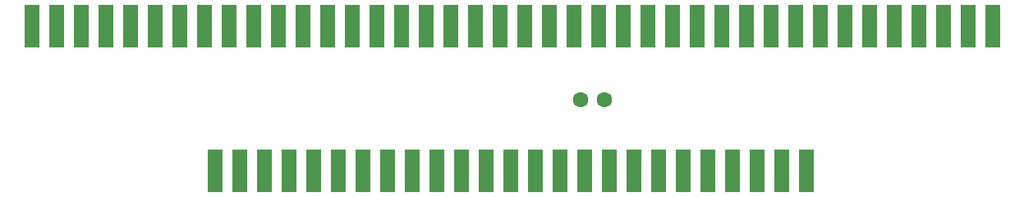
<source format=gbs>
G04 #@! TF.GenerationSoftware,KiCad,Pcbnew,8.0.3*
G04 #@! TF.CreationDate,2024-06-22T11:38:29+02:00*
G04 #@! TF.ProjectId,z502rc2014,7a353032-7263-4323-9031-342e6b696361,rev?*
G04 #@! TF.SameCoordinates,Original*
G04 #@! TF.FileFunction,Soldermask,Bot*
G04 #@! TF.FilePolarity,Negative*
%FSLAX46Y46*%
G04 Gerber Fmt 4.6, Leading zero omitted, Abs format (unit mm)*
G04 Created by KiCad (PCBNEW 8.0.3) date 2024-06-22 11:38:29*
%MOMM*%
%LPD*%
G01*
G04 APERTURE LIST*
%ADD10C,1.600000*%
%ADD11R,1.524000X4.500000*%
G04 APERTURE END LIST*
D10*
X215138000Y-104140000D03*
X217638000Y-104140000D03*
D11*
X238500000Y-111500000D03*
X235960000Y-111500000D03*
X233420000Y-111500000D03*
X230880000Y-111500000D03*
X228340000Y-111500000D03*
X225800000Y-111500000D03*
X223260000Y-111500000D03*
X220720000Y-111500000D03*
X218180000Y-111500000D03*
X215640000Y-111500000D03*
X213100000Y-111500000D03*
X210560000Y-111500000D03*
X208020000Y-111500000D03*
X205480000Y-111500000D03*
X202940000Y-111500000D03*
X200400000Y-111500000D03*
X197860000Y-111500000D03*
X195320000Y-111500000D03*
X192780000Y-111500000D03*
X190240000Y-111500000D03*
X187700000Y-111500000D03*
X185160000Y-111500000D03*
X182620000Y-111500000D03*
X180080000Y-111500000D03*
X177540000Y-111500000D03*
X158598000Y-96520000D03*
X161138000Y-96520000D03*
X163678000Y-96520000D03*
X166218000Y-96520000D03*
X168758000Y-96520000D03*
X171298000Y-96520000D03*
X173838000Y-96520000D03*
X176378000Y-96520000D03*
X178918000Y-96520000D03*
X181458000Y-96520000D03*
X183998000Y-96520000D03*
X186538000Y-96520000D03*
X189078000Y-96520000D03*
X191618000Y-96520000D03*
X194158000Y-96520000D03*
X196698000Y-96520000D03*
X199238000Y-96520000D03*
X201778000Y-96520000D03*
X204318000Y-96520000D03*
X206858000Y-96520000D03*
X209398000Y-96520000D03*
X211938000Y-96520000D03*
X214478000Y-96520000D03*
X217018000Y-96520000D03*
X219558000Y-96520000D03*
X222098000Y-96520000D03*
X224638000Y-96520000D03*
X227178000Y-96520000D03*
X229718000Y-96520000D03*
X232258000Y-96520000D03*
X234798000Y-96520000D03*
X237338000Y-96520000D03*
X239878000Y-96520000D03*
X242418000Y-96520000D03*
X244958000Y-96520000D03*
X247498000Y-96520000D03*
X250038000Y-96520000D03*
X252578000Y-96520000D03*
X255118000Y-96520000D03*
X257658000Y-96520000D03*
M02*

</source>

──────

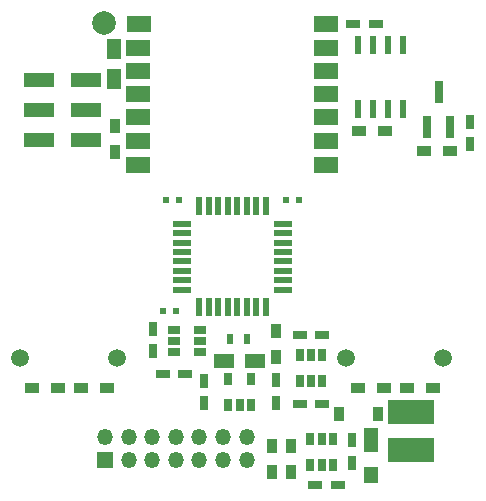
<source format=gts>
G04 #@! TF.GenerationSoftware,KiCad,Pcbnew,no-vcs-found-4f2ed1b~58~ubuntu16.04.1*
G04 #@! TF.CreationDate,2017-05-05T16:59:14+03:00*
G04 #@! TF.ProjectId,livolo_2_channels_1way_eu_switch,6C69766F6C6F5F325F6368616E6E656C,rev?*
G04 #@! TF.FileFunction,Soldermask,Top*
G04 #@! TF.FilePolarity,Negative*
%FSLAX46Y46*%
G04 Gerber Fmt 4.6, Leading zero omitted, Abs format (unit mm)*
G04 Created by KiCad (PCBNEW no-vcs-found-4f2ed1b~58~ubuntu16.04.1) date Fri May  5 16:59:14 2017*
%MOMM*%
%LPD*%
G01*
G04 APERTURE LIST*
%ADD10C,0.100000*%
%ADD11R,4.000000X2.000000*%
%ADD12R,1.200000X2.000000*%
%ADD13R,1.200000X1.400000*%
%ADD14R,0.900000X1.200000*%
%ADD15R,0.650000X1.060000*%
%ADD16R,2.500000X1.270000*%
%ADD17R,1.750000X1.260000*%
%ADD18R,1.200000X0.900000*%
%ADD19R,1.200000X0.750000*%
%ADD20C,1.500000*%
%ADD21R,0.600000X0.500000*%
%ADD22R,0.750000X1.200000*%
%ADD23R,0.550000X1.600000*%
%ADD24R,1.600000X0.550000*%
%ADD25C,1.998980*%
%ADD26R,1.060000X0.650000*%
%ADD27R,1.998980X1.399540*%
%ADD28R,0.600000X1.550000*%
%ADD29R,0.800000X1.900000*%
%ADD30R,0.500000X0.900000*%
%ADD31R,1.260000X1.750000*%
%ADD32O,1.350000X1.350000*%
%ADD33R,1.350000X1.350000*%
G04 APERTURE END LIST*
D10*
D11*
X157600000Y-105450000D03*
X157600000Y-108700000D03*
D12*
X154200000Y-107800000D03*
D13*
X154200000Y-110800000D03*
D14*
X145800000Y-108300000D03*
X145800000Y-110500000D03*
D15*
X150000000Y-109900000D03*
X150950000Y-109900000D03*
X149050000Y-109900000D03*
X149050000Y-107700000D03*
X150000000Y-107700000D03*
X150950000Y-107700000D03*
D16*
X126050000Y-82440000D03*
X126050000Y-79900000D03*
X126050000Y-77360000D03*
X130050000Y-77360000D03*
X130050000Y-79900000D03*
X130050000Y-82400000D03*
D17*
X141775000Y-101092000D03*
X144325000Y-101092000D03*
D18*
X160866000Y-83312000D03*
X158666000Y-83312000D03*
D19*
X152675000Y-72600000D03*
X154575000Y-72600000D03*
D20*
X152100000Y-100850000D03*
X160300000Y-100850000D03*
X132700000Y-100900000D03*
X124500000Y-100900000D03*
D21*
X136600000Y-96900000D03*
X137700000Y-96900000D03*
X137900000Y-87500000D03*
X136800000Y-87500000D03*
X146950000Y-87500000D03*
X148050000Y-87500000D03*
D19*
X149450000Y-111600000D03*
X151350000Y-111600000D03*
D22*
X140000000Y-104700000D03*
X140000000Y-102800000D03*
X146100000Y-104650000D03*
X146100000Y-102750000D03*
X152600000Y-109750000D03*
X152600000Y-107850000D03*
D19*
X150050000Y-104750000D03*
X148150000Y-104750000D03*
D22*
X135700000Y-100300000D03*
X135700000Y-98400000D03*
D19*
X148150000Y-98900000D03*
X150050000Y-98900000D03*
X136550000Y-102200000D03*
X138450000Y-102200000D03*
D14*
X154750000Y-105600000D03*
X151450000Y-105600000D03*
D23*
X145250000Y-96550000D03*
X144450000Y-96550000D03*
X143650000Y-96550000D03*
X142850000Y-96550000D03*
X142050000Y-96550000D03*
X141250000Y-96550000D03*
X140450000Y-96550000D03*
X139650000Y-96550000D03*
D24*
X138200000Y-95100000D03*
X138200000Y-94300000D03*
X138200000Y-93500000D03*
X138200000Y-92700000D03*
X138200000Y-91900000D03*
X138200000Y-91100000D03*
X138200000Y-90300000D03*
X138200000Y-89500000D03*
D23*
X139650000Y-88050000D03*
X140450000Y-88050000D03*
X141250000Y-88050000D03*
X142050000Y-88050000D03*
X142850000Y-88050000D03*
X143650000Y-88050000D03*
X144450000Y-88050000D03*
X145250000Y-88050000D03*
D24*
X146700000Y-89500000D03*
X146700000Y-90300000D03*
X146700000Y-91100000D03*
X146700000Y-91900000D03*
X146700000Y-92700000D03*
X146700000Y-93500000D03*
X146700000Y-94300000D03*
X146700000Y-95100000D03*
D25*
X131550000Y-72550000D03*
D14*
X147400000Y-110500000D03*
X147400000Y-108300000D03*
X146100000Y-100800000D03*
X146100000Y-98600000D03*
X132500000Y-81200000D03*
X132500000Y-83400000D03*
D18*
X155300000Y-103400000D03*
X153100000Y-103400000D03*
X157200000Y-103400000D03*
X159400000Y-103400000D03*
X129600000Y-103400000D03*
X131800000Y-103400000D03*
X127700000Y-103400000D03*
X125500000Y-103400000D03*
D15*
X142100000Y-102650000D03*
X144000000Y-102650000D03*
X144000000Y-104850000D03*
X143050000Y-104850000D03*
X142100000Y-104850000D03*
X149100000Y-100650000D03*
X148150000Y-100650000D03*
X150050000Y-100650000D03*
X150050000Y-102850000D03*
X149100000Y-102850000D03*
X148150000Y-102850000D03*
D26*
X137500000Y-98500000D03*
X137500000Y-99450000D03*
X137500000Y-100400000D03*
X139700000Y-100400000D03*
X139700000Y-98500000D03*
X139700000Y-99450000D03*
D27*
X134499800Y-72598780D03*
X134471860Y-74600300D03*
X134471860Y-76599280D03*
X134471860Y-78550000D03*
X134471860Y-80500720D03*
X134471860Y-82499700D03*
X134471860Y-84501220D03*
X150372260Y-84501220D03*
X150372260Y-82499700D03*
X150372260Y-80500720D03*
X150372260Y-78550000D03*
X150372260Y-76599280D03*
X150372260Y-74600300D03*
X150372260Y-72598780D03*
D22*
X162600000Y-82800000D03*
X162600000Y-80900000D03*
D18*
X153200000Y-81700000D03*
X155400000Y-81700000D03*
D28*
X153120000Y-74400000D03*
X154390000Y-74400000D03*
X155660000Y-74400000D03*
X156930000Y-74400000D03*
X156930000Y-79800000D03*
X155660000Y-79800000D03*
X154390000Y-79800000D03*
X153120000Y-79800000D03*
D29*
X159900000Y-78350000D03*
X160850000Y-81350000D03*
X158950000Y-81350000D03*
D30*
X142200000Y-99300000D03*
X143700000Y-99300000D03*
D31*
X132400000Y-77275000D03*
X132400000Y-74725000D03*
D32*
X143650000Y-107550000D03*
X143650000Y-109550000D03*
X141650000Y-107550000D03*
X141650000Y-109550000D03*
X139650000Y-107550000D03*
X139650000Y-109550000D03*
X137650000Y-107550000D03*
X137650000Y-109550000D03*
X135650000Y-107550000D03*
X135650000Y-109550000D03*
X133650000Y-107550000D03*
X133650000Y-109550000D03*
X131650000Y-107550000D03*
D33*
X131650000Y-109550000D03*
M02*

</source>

──────

> Work required
Look above for the line with "<source format=gbs>" and the line with "X237338000Y-96520000D03*". Write out those two lines and all the lines between them, exactly, and no others.

> Solution to the exercise
<source format=gbs>
G04 #@! TF.GenerationSoftware,KiCad,Pcbnew,8.0.3*
G04 #@! TF.CreationDate,2024-06-22T11:38:29+02:00*
G04 #@! TF.ProjectId,z502rc2014,7a353032-7263-4323-9031-342e6b696361,rev?*
G04 #@! TF.SameCoordinates,Original*
G04 #@! TF.FileFunction,Soldermask,Bot*
G04 #@! TF.FilePolarity,Negative*
%FSLAX46Y46*%
G04 Gerber Fmt 4.6, Leading zero omitted, Abs format (unit mm)*
G04 Created by KiCad (PCBNEW 8.0.3) date 2024-06-22 11:38:29*
%MOMM*%
%LPD*%
G01*
G04 APERTURE LIST*
%ADD10C,1.600000*%
%ADD11R,1.524000X4.500000*%
G04 APERTURE END LIST*
D10*
X215138000Y-104140000D03*
X217638000Y-104140000D03*
D11*
X238500000Y-111500000D03*
X235960000Y-111500000D03*
X233420000Y-111500000D03*
X230880000Y-111500000D03*
X228340000Y-111500000D03*
X225800000Y-111500000D03*
X223260000Y-111500000D03*
X220720000Y-111500000D03*
X218180000Y-111500000D03*
X215640000Y-111500000D03*
X213100000Y-111500000D03*
X210560000Y-111500000D03*
X208020000Y-111500000D03*
X205480000Y-111500000D03*
X202940000Y-111500000D03*
X200400000Y-111500000D03*
X197860000Y-111500000D03*
X195320000Y-111500000D03*
X192780000Y-111500000D03*
X190240000Y-111500000D03*
X187700000Y-111500000D03*
X185160000Y-111500000D03*
X182620000Y-111500000D03*
X180080000Y-111500000D03*
X177540000Y-111500000D03*
X158598000Y-96520000D03*
X161138000Y-96520000D03*
X163678000Y-96520000D03*
X166218000Y-96520000D03*
X168758000Y-96520000D03*
X171298000Y-96520000D03*
X173838000Y-96520000D03*
X176378000Y-96520000D03*
X178918000Y-96520000D03*
X181458000Y-96520000D03*
X183998000Y-96520000D03*
X186538000Y-96520000D03*
X189078000Y-96520000D03*
X191618000Y-96520000D03*
X194158000Y-96520000D03*
X196698000Y-96520000D03*
X199238000Y-96520000D03*
X201778000Y-96520000D03*
X204318000Y-96520000D03*
X206858000Y-96520000D03*
X209398000Y-96520000D03*
X211938000Y-96520000D03*
X214478000Y-96520000D03*
X217018000Y-96520000D03*
X219558000Y-96520000D03*
X222098000Y-96520000D03*
X224638000Y-96520000D03*
X227178000Y-96520000D03*
X229718000Y-96520000D03*
X232258000Y-96520000D03*
X234798000Y-96520000D03*
X237338000Y-96520000D03*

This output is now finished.